Ragado - An Outdated Kitchen Appliance
When I was a kid, Dosa or polo was one of the staple items in the breakfast menu. There were different types of dosas made for breakfast, one of my favorites was the Neer Dosa, called Pan Polo in Konkani.
Neer Dosa literally means water-crepe, because of the consistency of the batter used to make the dosa or crepe resembles water - I would say more like milk.
One of my favorite child hood memories are of my mammama (my maternal grandmother) grinding batter on the Ragado(in Konkani) or Aatukallu(in Malayalam). I used to sit next to her, while she was grinding the batter for the next day, and talk to her non-stop about my day at school.
A Ragado is an old (mostly outdated) grinding stone. May be two generations back, this was a must-have equipment in the kitchen in every household, at least in south India. It resembles a mortar and pestle, but is much bigger in size. Grinding batter using a Ragado was a ritual by itself. Luckily or unluckily, I never had the chance to use it, though we had it at our house. But it was only mammama who had the privilege of using it.
You would put the soaked rice or udad into the mortar part of the Ragado and grind it using the pestle, by turning the pestle in the clock-wise direction by holding the top of the pestle.
I found a short youtube video to demonstrate how a Ragado is used to grind batter.
This made way to the electric grinder which was quite big in size but was motorized - no more using the Ragado to grind the batter. As time went on, smaller versions called the table-top grinder made way to the bigger sized electric grinders. Now, these are available to be used in the US - like this electric grinder and a smaller version called the mixer -grinder.
At my home, we used our Ragado for a very long time. But sooner we also caved in and started using the electric grinder. Ragado became an antique piece inside the house and after a few years, my mom made it into a beautiful pot for a flowering plant.
Coming back to today's recipe - Neer Dosa or Pan Polo is easy to make. The batter is made by grinding rice and coconut together into a smooth paste. Not much planning is required since you don't have to ferment the batter. I generally soak the rice at night and grind it in the morning - batter is ready to use. Since the batter is not fermented, any tangy coconut chutney, or south Indian style chicken gravy dishes would pair very well with Neer Dosa. These days, some restaurants in Bangalore & Mangalore serve this delicacy for dinner.
When I talked about this dosa to my husband for the first time, he had never heard of Neer Dosa. But when he saw me making it, he understood what I was talking about - in their family it is called "Veeshi Dosa" because of the "veeshu" or twirl you do with the skillet to make the dosa/crepe. Sonshine loves it - but he calls it mask dosa. Why? Becasue once when I made it, the batter did not spread evenly on the skillet and the crepe ended up looking like a mask (with two eyes and a mouth). For a three year old, this was the ultimate crepe to eat. 🙂 . And the name stuck.

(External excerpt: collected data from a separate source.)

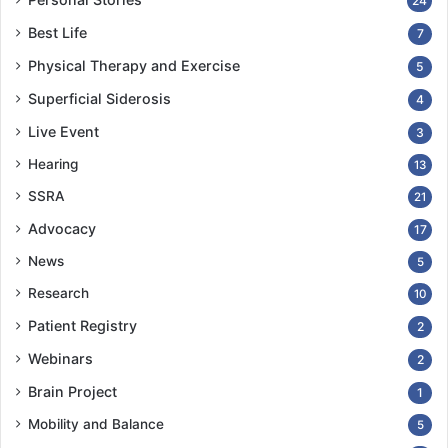
24
Best Life
7
Physical Therapy and Exercise
5
Superficial Siderosis
4
Live Event
3
Hearing
13
SSRA
21
Advocacy
17
News
5
Research
10
Patient Registry
2
Webinars
2
Brain Project
1
Mobility and Balance
5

So each of us calls it differently, but we all love this dosa. It also goes well with sweetened coconut (either with sugar or jaggery).
- 2 cups Long Grained Rice See Recipe Notes
- ½ Cup Fresh Grated Coconut
- Salt to taste
- Oil for Greasing
- Rinse & Soak the rice for 5-6 hours.
- Grind the rice and coconut in a food processor or mixer-grinder using a little water at a time. You would need approximately 1 cup water for grinding. Grind to very smooth paste.
- Transfer the batter to a bowl, add salt and additional 1.25 cups of water to adjust the consistency. After adding 1.25 cups water, the batter should resemble milk.
- Heat a non-stick skillet (with handle) on medium high heat and grease with oil. Wipe away the excess oil using a kitchen towel, if required.
- Pour about ¼ cup of batter on to the hot skillet using a ladle.Unlike the plain dosa, you cannot spread this batter with the back of your ladle.
- Holding the skillet by handle, quickly twirl the skillet in the clock wise direction to make a very thin crepe.
- Drizzle a little oil on top of the crepe, cover with a lid and cook for a minute or two.
- Typically, the neer dosa is not flipped over. But, I flip the crepe over and cook for a few seconds.
- Place the crepe over a big inverted sieve or a colander to slightly cool it. This step prevents the crepes from sticking to each other on the serving plate.
- Serve with any tangy coconut chutney.